Presentation Design

Building a Visual Identity

Presentations where the visual language was created from scratch to match the speaker, the topic, or the organisation

This presentation was created for the owner of a beauty salon chain giving a lecture on how to transform a people-dependent business into a scalable system without compromising quality.

Since the company didn’t have an established brand identity or presentation guidelines, I developed a visual style inspired by the interiors of the salons. The color palette, typography, and graphic elements were designed to reflect the atmosphere of the physical spaces while creating a clear and professional presentation for a business audience.

The presentation focused on business systems, processes, and scaling, so the visual language needed to communicate structure and consistency while maintaining the brand’s welcoming and elegant character.

Designing Within Constraints

Presentations designed within strict branding guidelines while solving complex communication challenges

This presentation was created for a game development expert speaking about the technical challenges behind the development of a video game.

The project required balancing several goals. The presentation needed to communicate complex technical concepts using code snippets, diagrams, and system architecture, while also showcasing the visual quality of the game through screenshots and gameplay graphics. At the same time, the entire presentation had to comply with the conference’s branding guidelines, including its color palette, background, footer, and template requirements.

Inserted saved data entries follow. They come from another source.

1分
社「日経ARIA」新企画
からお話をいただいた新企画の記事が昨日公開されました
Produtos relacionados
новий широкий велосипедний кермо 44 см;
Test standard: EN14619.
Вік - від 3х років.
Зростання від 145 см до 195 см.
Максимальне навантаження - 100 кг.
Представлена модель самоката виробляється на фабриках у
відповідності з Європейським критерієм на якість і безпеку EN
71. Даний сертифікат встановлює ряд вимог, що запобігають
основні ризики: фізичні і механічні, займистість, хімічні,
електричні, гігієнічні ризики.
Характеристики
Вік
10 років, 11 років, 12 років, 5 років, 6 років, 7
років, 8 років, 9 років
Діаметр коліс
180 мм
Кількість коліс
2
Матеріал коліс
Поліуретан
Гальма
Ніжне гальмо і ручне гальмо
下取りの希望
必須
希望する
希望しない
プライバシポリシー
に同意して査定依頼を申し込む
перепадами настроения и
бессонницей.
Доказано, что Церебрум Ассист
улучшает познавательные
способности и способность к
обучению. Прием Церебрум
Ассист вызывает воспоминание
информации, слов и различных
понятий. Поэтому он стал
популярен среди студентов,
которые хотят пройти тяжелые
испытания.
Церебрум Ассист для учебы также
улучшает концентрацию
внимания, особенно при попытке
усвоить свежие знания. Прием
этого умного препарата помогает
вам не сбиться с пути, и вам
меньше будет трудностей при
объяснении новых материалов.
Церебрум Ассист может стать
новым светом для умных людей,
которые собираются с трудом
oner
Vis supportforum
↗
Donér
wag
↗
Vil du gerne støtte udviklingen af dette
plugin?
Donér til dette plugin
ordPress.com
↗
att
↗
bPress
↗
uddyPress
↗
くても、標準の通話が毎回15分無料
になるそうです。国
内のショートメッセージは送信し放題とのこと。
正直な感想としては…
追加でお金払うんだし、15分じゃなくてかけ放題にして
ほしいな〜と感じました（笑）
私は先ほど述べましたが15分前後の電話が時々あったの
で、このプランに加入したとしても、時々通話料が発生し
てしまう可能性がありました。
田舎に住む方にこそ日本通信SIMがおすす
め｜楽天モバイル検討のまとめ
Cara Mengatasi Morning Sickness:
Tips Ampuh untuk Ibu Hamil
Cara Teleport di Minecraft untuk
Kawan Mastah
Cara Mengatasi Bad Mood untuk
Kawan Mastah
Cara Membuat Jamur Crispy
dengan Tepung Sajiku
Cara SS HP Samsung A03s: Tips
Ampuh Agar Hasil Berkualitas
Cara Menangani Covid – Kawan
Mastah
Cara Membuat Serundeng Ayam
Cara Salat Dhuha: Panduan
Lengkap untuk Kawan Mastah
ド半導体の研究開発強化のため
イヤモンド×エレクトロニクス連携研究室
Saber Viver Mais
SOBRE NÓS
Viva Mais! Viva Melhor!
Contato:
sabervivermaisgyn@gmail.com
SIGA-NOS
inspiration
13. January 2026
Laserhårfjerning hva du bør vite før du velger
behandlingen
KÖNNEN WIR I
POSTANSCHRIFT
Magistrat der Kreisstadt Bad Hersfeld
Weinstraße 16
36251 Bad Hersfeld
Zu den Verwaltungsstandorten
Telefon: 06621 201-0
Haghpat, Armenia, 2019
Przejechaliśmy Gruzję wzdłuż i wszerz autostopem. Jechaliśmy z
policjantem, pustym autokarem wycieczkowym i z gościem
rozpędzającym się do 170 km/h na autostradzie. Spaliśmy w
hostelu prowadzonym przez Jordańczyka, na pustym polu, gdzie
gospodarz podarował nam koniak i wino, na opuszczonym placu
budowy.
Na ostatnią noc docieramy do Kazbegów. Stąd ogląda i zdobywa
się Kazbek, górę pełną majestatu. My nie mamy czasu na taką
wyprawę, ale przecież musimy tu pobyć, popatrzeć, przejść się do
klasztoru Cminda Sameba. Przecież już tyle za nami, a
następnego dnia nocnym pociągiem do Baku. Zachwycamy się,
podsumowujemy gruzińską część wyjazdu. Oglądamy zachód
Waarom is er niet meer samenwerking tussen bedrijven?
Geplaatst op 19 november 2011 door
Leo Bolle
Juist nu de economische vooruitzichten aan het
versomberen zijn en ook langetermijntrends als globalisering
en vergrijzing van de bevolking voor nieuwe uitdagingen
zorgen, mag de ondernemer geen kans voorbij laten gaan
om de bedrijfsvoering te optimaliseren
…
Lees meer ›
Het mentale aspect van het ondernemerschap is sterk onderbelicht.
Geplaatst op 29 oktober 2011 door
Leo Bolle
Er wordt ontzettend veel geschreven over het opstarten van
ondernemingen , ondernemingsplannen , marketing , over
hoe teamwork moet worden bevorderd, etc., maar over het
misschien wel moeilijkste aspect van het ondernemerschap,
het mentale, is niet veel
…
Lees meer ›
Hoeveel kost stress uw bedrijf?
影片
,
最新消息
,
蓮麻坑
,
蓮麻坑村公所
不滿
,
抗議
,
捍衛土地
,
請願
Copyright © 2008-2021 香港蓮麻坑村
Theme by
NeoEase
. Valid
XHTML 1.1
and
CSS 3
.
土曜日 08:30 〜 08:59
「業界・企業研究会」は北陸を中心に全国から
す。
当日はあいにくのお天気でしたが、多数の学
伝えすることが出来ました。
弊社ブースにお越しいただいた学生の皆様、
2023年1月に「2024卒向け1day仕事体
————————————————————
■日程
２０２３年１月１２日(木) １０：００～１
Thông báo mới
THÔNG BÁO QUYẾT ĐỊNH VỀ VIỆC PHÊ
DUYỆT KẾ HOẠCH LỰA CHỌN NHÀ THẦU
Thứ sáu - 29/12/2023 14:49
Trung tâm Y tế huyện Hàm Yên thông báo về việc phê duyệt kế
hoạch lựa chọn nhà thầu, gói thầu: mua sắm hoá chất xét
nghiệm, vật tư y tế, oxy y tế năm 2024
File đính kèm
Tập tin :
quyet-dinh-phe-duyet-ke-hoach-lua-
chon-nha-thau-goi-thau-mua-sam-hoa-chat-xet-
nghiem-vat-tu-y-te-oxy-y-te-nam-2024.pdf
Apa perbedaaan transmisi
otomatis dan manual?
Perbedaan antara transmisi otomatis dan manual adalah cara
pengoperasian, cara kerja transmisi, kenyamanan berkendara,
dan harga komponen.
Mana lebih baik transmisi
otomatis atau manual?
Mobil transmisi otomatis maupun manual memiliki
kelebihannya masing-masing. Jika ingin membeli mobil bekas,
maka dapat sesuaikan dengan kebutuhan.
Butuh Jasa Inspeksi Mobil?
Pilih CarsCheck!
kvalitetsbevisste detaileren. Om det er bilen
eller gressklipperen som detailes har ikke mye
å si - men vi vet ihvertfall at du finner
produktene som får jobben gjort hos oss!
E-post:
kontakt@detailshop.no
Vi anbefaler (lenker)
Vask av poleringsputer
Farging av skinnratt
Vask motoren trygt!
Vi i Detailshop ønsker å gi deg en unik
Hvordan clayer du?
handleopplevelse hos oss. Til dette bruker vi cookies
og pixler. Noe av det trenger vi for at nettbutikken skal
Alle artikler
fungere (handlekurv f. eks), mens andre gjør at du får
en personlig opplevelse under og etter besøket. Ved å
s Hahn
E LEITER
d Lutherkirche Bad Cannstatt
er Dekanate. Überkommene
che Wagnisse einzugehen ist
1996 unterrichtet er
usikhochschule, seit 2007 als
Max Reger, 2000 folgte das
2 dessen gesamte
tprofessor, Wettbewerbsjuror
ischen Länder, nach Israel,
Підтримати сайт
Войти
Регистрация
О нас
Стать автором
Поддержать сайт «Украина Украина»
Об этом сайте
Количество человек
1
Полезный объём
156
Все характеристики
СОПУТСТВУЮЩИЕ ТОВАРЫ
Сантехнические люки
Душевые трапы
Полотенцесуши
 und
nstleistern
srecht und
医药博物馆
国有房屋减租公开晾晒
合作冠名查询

Unlike many presentation projects where visual identity can be developed freely, this project was defined by strict constraints. The challenge was not to create a new visual language, but to make highly technical content clear and engaging while working entirely within an existing conference template.

The result balances three different layers of information: technical explanations for a professional audience, visual storytelling through the game’s artwork, and consistent compliance with the event’s branding requirements.

One Template,
Different Stories

Adapting a single presentation system
to support different topics, speakers, and communication goals

These presentations were created for Paper Kartuli, a media that regularly hosts public lectures and educational events in a dark bar venue using a projector. Through multiple events, we found that a dark background with high-contrast typography provided the best readability in this environment. Based on this experience, I developed presentation design guidelines for the organization, including recommendations on slide layouts, typography, and color usage.

The green accent color used throughout the slides is part of Paper Kartuli’s visual identity.

Lycian Way Hiking Guides Presentation 

This presentation was created for two hiking guides presenting their author-designed route along a section of the Lycian Way at a public event in Tbilisi, Georgia.

One of the key requirements was to keep a relatively large amount of text on the slides. The speakers wanted the presentation to remain useful both during the talk and afterwards, when it would be shared with the audience as a reference.

While I usually recommend reducing on-screen text, in this case the priority was supporting the speakers’ preferred presentation style. To make the content easier to follow, I structured the information into clear visual blocks and used progressive animations so that each point appeared only when it became relevant.

Presentation for a Lecture on Ilia Zdanevich and
the Tbilisi Avant-Garde

This presentation was created for a public lecture about Ilia Zdanevich (Iliazd) and the Tbilisi avant-garde. Unlike a chronological lecture, this talk moved freely between different episodes of the artist’s life, ideas, and cultural context. To support this non-linear narrative, I replaced the traditional slide navigation with a mosaic-like visual system. 

Different sections of the mosaic became active throughout the presentation, helping the audience understand which part of the story they were exploring while preserving the lecture’s associative structure.

The presentation was created for Paper Kartuli and builds upon the visual system developed for the lecture series. While keeping the brand’s color palette and high-contrast design principles, I deliberately broke the underlying grid and introduced a more playful, experimental composition inspired by the aesthetics of the avant-garde.

Rather than imposing a rigid structure, the design embraces visual rhythm, asymmetry, and movement, allowing the presentation itself to reflect the artistic language of its subject while still providing subtle orientation for the audience.